Mona wasn't some kind of strident social agitator. Her response was a quiet and proper request to the local school board that future public events of this type feature a more generic and less exclusionary prayer element. She didn't want to do away with the religious element, just make it more universal.
But news of this quiet request leaked out, and soon the atmosphere of Sussex County, Delaware was full of angry, even hateful language on local talk radio, in the local newspapers, and at school board meetings.
Unbelievably, strident Christians viewed this request by Ms. Dobrich as an infringment on their rights of religious expression.
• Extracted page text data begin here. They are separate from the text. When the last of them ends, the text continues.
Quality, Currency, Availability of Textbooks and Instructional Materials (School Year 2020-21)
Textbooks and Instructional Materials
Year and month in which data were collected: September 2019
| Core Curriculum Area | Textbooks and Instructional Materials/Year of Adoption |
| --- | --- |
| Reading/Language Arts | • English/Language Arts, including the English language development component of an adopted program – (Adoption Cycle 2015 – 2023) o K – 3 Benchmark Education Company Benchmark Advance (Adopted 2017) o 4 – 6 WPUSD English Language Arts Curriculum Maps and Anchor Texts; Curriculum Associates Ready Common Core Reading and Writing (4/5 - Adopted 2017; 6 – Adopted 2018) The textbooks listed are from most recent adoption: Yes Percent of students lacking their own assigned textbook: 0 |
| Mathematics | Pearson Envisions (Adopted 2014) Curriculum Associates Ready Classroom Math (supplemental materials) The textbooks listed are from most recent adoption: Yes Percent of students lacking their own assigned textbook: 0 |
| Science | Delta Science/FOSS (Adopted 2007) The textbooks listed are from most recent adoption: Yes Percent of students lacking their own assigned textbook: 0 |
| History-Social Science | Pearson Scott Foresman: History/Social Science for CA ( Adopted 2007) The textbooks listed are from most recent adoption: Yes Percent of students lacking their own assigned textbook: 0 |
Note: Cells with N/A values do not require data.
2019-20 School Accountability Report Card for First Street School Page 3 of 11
It was after hundreds of local people showed up at a school board meeting to protest Mona's simple and reasonable request, with shouts and cruel personal attacks, that Mona took the courageous next step and hired a lawyer and filed suit against the schol district. Another family, who has chosen to remain anomymous, also joined the suit.
The jihad began.
Death threats and personal attacks on the Dobrich children made it necessary for the family to move away from Sussex County, although the husband, Marco, stayed behind to work in the same job and protect the family's health insurance.
The family did try to reunite in at one point, but some boys came into the yard, pointed at son Alex, and announced that this was the boy who had "sued Jesus."
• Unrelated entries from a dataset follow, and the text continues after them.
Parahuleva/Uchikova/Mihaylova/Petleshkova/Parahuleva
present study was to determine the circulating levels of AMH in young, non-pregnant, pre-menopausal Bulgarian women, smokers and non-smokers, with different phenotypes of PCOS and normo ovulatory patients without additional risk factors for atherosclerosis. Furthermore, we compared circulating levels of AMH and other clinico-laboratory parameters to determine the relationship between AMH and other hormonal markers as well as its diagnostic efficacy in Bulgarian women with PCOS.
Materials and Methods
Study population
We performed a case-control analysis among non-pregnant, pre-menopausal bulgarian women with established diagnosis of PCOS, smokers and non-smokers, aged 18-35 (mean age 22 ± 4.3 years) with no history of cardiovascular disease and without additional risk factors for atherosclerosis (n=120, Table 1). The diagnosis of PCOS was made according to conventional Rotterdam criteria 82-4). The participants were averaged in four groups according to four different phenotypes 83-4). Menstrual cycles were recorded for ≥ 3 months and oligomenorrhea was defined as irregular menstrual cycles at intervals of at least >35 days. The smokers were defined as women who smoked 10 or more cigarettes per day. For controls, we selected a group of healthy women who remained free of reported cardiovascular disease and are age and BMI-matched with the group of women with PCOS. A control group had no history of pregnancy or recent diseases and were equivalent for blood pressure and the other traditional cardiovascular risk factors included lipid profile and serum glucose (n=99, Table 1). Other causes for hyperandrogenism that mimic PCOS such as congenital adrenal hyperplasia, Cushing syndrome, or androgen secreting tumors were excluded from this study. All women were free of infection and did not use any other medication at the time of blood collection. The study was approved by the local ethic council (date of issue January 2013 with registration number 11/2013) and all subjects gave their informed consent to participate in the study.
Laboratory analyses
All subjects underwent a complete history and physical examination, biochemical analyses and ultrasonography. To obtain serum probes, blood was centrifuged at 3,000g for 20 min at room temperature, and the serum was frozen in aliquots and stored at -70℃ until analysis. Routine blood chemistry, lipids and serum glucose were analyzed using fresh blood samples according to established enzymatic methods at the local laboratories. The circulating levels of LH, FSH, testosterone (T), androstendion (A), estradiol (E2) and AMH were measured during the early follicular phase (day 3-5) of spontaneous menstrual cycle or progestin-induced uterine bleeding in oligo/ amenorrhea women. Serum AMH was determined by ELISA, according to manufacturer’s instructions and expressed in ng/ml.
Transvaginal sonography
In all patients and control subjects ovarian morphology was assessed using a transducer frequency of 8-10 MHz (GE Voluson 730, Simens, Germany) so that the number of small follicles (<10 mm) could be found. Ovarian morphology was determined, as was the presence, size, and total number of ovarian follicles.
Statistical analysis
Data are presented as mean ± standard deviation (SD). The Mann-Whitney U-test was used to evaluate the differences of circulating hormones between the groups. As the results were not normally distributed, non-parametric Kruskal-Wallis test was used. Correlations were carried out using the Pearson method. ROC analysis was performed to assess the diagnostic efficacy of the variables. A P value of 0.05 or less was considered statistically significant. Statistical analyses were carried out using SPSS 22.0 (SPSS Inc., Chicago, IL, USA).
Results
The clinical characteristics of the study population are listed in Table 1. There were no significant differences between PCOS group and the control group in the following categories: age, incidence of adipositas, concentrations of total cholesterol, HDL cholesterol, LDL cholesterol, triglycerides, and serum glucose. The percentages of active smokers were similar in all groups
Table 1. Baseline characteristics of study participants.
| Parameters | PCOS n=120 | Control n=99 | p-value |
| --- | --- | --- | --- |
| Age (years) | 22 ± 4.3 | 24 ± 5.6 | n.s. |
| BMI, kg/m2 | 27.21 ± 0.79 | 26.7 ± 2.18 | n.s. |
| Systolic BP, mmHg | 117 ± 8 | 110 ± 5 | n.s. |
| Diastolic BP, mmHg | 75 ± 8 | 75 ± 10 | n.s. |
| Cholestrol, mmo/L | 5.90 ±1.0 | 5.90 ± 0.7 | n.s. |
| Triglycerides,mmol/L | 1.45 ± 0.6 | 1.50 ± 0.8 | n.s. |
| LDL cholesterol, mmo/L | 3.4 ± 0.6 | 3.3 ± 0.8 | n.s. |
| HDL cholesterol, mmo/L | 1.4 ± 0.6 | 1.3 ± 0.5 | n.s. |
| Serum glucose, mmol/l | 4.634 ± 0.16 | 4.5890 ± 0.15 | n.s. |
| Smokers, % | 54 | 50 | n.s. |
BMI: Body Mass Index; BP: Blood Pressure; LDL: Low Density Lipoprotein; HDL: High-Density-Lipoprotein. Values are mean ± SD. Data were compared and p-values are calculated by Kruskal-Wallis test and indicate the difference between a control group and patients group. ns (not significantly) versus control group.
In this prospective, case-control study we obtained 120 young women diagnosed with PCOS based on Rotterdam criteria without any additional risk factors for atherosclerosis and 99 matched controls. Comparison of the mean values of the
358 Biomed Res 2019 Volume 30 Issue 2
The Dobrich's then moved away from Georgetown for good, however the increased cost of living in a larger city eventually required the older daughter, Samantha, to drop out of college.
While discussing this story with friends and neighbors, I have run into a few people who believe that the Dobrich family got exactly what was coming to them. America IS a Christian nation, I've heard, and anybody who can't get on board deserves whatever they get.
To which I always say the following:
If things were ever to change...how would you feel if a high school graduation ceremony required you to kneel on a prayer rug, bow toward Mecca, and praise Allah.
If this would be fine with you, then I suppose it's also fine to praise Jesus at a public school event funded by public tax dollars.